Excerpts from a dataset
· · · · ·

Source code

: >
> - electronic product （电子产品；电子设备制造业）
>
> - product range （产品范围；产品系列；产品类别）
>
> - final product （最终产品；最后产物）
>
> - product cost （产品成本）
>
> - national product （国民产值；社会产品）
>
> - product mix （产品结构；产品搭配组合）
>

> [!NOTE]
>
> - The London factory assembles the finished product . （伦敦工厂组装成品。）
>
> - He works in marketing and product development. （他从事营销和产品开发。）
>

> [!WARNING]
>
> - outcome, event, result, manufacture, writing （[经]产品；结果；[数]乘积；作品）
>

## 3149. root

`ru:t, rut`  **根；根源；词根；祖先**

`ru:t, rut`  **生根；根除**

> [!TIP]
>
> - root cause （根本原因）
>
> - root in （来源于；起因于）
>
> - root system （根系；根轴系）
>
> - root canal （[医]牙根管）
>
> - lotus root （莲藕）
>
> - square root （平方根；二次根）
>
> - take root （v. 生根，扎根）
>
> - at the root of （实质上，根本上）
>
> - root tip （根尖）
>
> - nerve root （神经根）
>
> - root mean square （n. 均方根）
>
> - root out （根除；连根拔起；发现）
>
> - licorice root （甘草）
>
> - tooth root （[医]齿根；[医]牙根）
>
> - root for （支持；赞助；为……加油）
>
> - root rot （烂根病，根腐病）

· · · · ·

What needs to be done: Repeat exactly, and only, the lines from the line containing "nerve root （神经根）" through the last line of the records above, both included.

Task answer:
> - nerve root （神经根）
>
> - root mean square （n. 均方根）
>
> - root out （根除；连根拔起；发现）
>
> - licorice root （甘草）
>
> - tooth root （[医]齿根；[医]牙根）
>
> - root for （支持；赞助；为……加油）
>
> - root rot （烂根病，根腐病）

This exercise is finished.